Differences in Valuing S Corporations vs C Corporations

Most U.S. businesses operate as so-called “pass-through” entities, including partnerships, limited liability companies (LLCs) and S corporations. For decades, the IRS and valuation professionals have been at odds over how to value pass-through businesses because of their unique tax characteristics.

Taxation of pass-through entities

For pass-through entities, all items of income, loss, deduction and credit pass through to the owners’ personal tax returns, and taxes are paid at the level of the individual owners. Distributions to owners generally aren’t taxable to the extent that owners have positive tax basis in the entity.

For the most part, operating as a pass-through entity is a smart tax-saving strategy for entities that qualify. However, for minority owners that have no control over distributions, this favorable tax treatment may be less advantageous — especially if the business doesn’t distribute enough cash to cover the owners’ tax obligations related to the business.

In a business valuation context, the term “tax affecting” refers to reducing the earnings of a pass-through business for an assumed corporate tax rate. In the 1990s, valuation professionals often used measurements of income for pass-through entities that included a provision for deducting hypothetical entity-level corporate income taxes.

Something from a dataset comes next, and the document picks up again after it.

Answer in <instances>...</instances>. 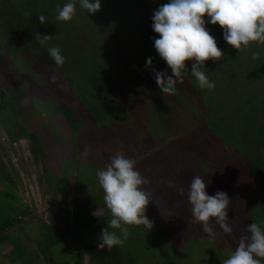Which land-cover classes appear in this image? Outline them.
<instances>
[{"label": "rangeland", "instance_id": "obj_1", "mask_svg": "<svg viewBox=\"0 0 264 264\" xmlns=\"http://www.w3.org/2000/svg\"><path fill=\"white\" fill-rule=\"evenodd\" d=\"M221 30L222 34L223 29ZM254 42H250L247 48L240 51L227 45L229 54L233 56L229 57L224 53L219 60L205 61L204 71L209 79L215 82V87L210 90L200 89L194 78L187 75L182 82L176 84L174 94H162L153 78V72L134 67L132 63H135V57L129 52L125 51L119 59L112 58L113 67L120 69V98L125 103L119 105L123 106L121 118L112 119L111 114H118L116 111L111 114L102 111L101 113L110 115V120L107 125L97 129L101 133H92L90 124L95 121L96 112L92 114L87 106L81 105L82 116L87 120L85 128H89L86 131L92 135L88 136L85 143L79 140L80 148L77 150L74 138L69 136L66 129V119L60 111L50 113L45 110L38 117L32 116L26 122L31 132L37 135L42 131L47 132L43 129L46 124L52 127V130L60 132L61 137L64 136V139H61L58 135V141L48 137L49 147L45 162H36L28 138H21L19 154L13 153L1 122L4 119L2 112L0 141L6 142L5 146L13 157L14 167H11V171L13 174L16 171V176L21 179L17 190L23 202L21 206L20 198L15 199L13 204L20 206L9 209L10 199L5 197V192L10 189L3 191L0 186V218L12 220L11 224L14 226L9 230L12 231L9 234L10 242L17 246L8 256L12 263L16 257L19 262L15 264L27 261H33L34 264H84L82 253L87 251V244L93 241L98 243L101 229L107 226L111 217L110 211L104 205L103 190L100 194H90L88 187L97 185V170L106 167L117 151L134 160L136 168L142 170V167H145L143 174L140 172L149 183L143 187L153 200L148 204L146 214L154 221V226L150 231L143 225L127 226V239L122 245L112 248L113 259L105 264H222V259H226L234 251L241 237L250 235L247 232V224L256 222L264 228V183L262 185L259 176L255 178L247 174L243 167H239L245 151L242 147L246 146L244 134L250 122L247 119L248 100L251 101V98L258 102L264 87V83L258 78V75L264 74V70L255 69L260 58H253V53H257V45ZM260 43L257 42L264 51V44ZM186 63L190 67L191 61ZM44 74L54 84L50 91L57 95H68L66 82L58 74L48 69ZM17 81L20 82L13 68L0 72V82L12 85ZM78 81L80 84L83 81L79 88L81 94H78L83 99L82 95L84 98L88 96L89 90L86 86L90 85V82L83 73H79ZM126 89L131 90V96L126 94ZM154 94H157L159 99L153 97ZM21 111L29 113L30 107L24 106ZM215 113H225L224 119L219 120L217 124L213 122ZM95 125L99 128V125ZM212 125H215V129ZM54 137L56 138V135ZM98 140L104 144L100 153L95 151ZM109 146L114 149H109ZM90 162L92 169L85 173L83 169L90 167L87 165ZM156 168L161 172H155ZM251 171L253 172L252 169ZM195 175L203 176L206 183L210 181L206 189L209 194H215L217 190L228 193L231 201L226 223L230 225L231 232H225L219 224L211 220L214 232L205 233L201 223L195 221L190 209L186 207L185 211L181 210V203L188 201L187 190ZM63 176L69 177L66 183L71 195L67 199L76 196L89 197L91 208L88 211L92 215L96 213L91 222H100V226L81 224L79 234L71 236L68 246H64L63 241L52 246L42 234H37V230L46 226L42 222L53 211L62 212L64 209L67 213L66 207L70 201L66 200L61 192L59 183ZM169 180L185 187V194L181 195L176 189L170 188ZM239 180L241 190L230 195ZM261 185L262 188H258ZM255 198H258V202L252 203ZM173 200L179 202L177 208ZM29 205L32 206L31 209ZM20 209L32 210L33 213L18 219ZM62 217L61 213L60 218ZM108 230L121 235L118 228ZM25 242L28 245L22 244ZM8 245L11 244L6 243L4 246ZM29 249L32 254H29ZM89 256L88 264H100ZM261 261L264 264V258H261Z\"/></svg>", "mask_w": 264, "mask_h": 264}, {"label": "trees", "instance_id": "obj_2", "mask_svg": "<svg viewBox=\"0 0 264 264\" xmlns=\"http://www.w3.org/2000/svg\"><path fill=\"white\" fill-rule=\"evenodd\" d=\"M66 2L67 0H0V72L13 68L20 80V82L17 81L12 85L0 82V120L3 112L2 117L4 116V119L1 122L8 135V145L14 150L13 153L19 154V140L23 137L28 138L32 156L36 162L42 160L45 162L49 147L47 139L51 136L53 141H58L57 137L60 136V132L52 130L53 128L46 124L43 129L47 132L42 131L38 135L31 132L26 122L32 116L38 117L45 110L50 113L60 111L66 119V129L69 136L74 138L73 142L77 150L80 148L78 146L79 140H83L84 143L85 140L87 142L88 136L94 132H99L97 129H101L100 126L108 124L110 120L108 116L110 115H105V113H101L102 111H107L109 114L116 111L118 114H114L115 116L111 114L112 119L119 120L121 118L123 106H120L121 104L125 105V103L120 98L121 83L118 76L120 69L113 67L112 58H120L127 51L135 57V63L132 65L139 70H144L146 69V59L152 57L153 64L148 70L151 72L153 69L167 70L169 74L171 73L166 62L156 53L153 38L159 34L155 33L151 27V17L154 10L159 5L167 3L168 0H102L101 9L94 14H88L77 3L76 14L71 20L57 21L55 19L57 5L62 6ZM39 14L46 17V25L40 23ZM206 27L210 34L216 38L218 46L230 57L232 54H229L227 50V42L223 41L221 26L218 23L215 25L208 23ZM40 33L50 36L44 45L39 44L36 39ZM254 43L257 45L258 58H260L255 69L264 70V51L257 44V41ZM259 44L261 43L259 42ZM49 46L60 48L66 57L62 66L55 65L49 56L47 51ZM47 69L58 74L66 82L69 90L68 95H57L54 91H50L54 84L44 74ZM79 73H83L90 82V85L86 86L89 90L88 96L84 98L82 95L83 99L78 95L81 94L79 88L83 83L82 81L80 84L78 81ZM258 78L261 79H259L261 83H264V74L258 75ZM261 91L262 94L257 99L258 102L251 98V101L248 100L249 116L247 119L250 122L249 126H246L247 131L244 134L246 146L242 147V150L245 151L239 167H243L247 174H251L255 178L259 176L263 185L264 87ZM126 94L131 96V90L126 89ZM152 96L159 99L157 94ZM81 105L87 106L92 114L96 112L95 121L93 120L90 124L93 130L92 133L89 132L90 134L86 131L89 128H85L87 120L82 116ZM24 106L30 107L29 113L21 111ZM125 107L127 115H129V108L127 105ZM224 117L225 113L220 115L215 113L213 122L217 124ZM95 124L99 125V128H96ZM212 126L215 129V125ZM60 138L64 139V136H60ZM15 141L17 145L14 144ZM5 143L0 141V186L3 191L10 189L5 192V197H9L8 207L13 210L20 205L22 206L23 203L20 192L17 190L21 179L16 176V171L15 174L11 171L13 157L9 154ZM97 143L95 151L100 153L99 151L103 149L104 144H101V140H98ZM142 143L147 145L145 141ZM112 145L114 146V143ZM114 147L109 146V149H114ZM79 165L81 166L82 163ZM87 165L90 167L83 169L85 173L91 171L92 162L87 163ZM136 169L142 171L143 174L145 167H142V170L138 167ZM155 172L160 173L161 170L156 168ZM68 181V176L61 177L59 181L61 192L66 200L70 201L69 205H66L67 213L64 212V209L62 212L53 211L42 222L46 226L37 230V234H42L52 246L61 241L67 245L71 236L79 234V225L81 224L91 227L100 226V222H91L93 215L88 211L91 208L89 197L76 196L67 199L71 195H69V185L66 183ZM96 184L88 187L90 194L102 192V188L98 183ZM262 185L258 188H262ZM232 190L233 193L230 195L241 190V180ZM103 195L102 192V197ZM19 198L20 205L13 204V201ZM255 202H258V198H255L252 203ZM178 203L173 200L175 208L178 207ZM180 207L182 211H185L186 207L190 209L191 205L187 201V203H181ZM3 208L5 209V206ZM31 208L32 206H30ZM19 212L18 219L33 213L32 210L28 211V209H20ZM61 213L62 218H60ZM11 222L12 220L0 218V243L7 240L8 231L13 227ZM96 243L97 241L89 242L86 248L89 255L92 256V260L98 261L100 264L111 261L113 259L112 250L108 251L107 248L98 250L95 246ZM25 264H34V262L27 261Z\"/></svg>", "mask_w": 264, "mask_h": 264}, {"label": "clouds", "instance_id": "obj_3", "mask_svg": "<svg viewBox=\"0 0 264 264\" xmlns=\"http://www.w3.org/2000/svg\"><path fill=\"white\" fill-rule=\"evenodd\" d=\"M77 3L87 13H96L102 7V0H67L57 5V21H69L76 14ZM207 18V19H206ZM41 24L46 25V17L38 15ZM151 27L159 35L153 38L156 53L162 58L167 70L153 69V78L162 94H174L176 84L191 75L200 89H213L215 82L210 80L204 69L208 59L219 60L224 51L218 46L216 38L210 34L206 24H219L223 29V39L228 45L238 49L247 48L250 42L264 43V0H168L159 5L151 17ZM50 38L38 34L36 39L44 45ZM48 54L55 65L62 66L66 57L60 48L49 46ZM259 53H253L255 59ZM191 61V65L186 63ZM153 64V58L146 59V69ZM55 79V77H53ZM98 184L103 190L105 207L111 217L107 226L101 229L97 249L122 245L128 236L129 225H143L148 231L154 226L149 218L147 206L150 193L143 187L149 183L135 167V161L117 151L106 167L96 172ZM205 178L193 176L187 190L190 211L196 222L201 223L205 233L213 234L211 220L219 224L225 232H231L226 223L229 216L230 197L226 191L217 190L209 194ZM168 186L181 195L185 189L175 181L169 180ZM93 215H96L94 212ZM109 228L120 230L121 235ZM250 235L241 237L240 242L222 264H262L264 258V228L258 223L247 224ZM84 264H88L89 253H82Z\"/></svg>", "mask_w": 264, "mask_h": 264}, {"label": "crops", "instance_id": "obj_4", "mask_svg": "<svg viewBox=\"0 0 264 264\" xmlns=\"http://www.w3.org/2000/svg\"><path fill=\"white\" fill-rule=\"evenodd\" d=\"M13 227H11L9 230H12ZM11 232L12 231H8L7 240L0 243V264H4V263L5 264H15L16 262H19V260H17L15 257L14 263H12V261L10 260L11 258L8 257L10 254H12V251L17 247L13 242L12 243L10 242L9 234H11ZM6 243H10L11 245L4 246ZM22 244L28 245L26 242L22 243ZM68 245H69V243L67 245L64 244V246H68ZM1 250H3V251H1ZM22 250H24V249H21V251ZM28 251H29V254H32V250L29 249ZM7 258H9V262L6 263ZM2 259L5 261V262L3 261L4 263L2 262ZM22 264H25V263H22Z\"/></svg>", "mask_w": 264, "mask_h": 264}, {"label": "built area", "instance_id": "obj_5", "mask_svg": "<svg viewBox=\"0 0 264 264\" xmlns=\"http://www.w3.org/2000/svg\"><path fill=\"white\" fill-rule=\"evenodd\" d=\"M14 144L17 145V142L15 141Z\"/></svg>", "mask_w": 264, "mask_h": 264}]
</instances>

Inconsistent legal precedent

In a landmark 1999 case — Gross v. Commissioner (T.C. Memo. 1999-254, July 29, 1999, affd. 272 F. 3d 333, 6th Cir. 2001) — the U.S. Tax Court dismissed the application of hypothetical corporate taxes to the income of an S corporation. This landmark decision effectively created a valuation premium for operating as a pass-through entity. It was followed by several more Tax Court cases that disallowed tax affecting.

This legal precedent was challenged in 2019 by another landmark decision, Kress v. Commissioner (2019 WL 1352944, U.S. District Court, E.D. Wisconsin, Case No. 16-C-795, March 26, 2019). Here, the U.S. District Court for the Eastern District of Wisconsin accepted the application of a hypothetical corporate tax rate to an S corporation’s earnings. The court highlighted the disadvantages of subchapter S status, including limits on access to credit and on the ability to reinvest in the company. This case re-opened the door to tax-affecting in other cases involving pass-through entities.

IRS job aid

An IRS job aid entitled, “Valuation of non-controlling interests in business entities electing to be treated as S corporations for federal tax purposes,” provides useful guidance on tax affecting. However, it may be applied more generally to all types of pass-through entities that are appraised for any purposes, not just for tax reasons.

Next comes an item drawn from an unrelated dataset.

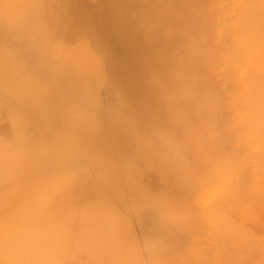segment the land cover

According to the job aid, if a valuator tax affects a company’s earnings, he or she must provide valid reasons that a hypothetical investor would discount the earnings for entity-level taxes. The job aid points out that, while avoiding entity-level taxes is an important benefit to consider when valuing an S corporation, valuators also must consider the downsides to owning a minority interest in an S corporation.

5 factors

Five factors that are considered when deciding how to handle entity-level taxes in a business valuation include:

  1. Size and composition of the pool of hypothetical buyers,
  2. Economic interests of the hypothetical seller,
  3. Actual revenues available to and the actual expenses to be paid by the entity that has elected to be taxed as an S corporation,
  4. Availability at the entity level of equity and debt capital, and
  5. Probable holding period of the transferred interest.

 

Ideally, a pass-through entity should be compared to other pass-through entities in the valuation process. But doing so is often difficult because much of the data used to value private businesses comes from the public markets, which are made up primarily of C corporations.

Afterthought

When it comes to tax affecting pass-through entities, there’s no clear-cut guidance that prescribes a specific tax rate or denies tax affecting altogether. Rather, tax affecting may be permitted on a case-by-case basis, depending on the facts and circumstances.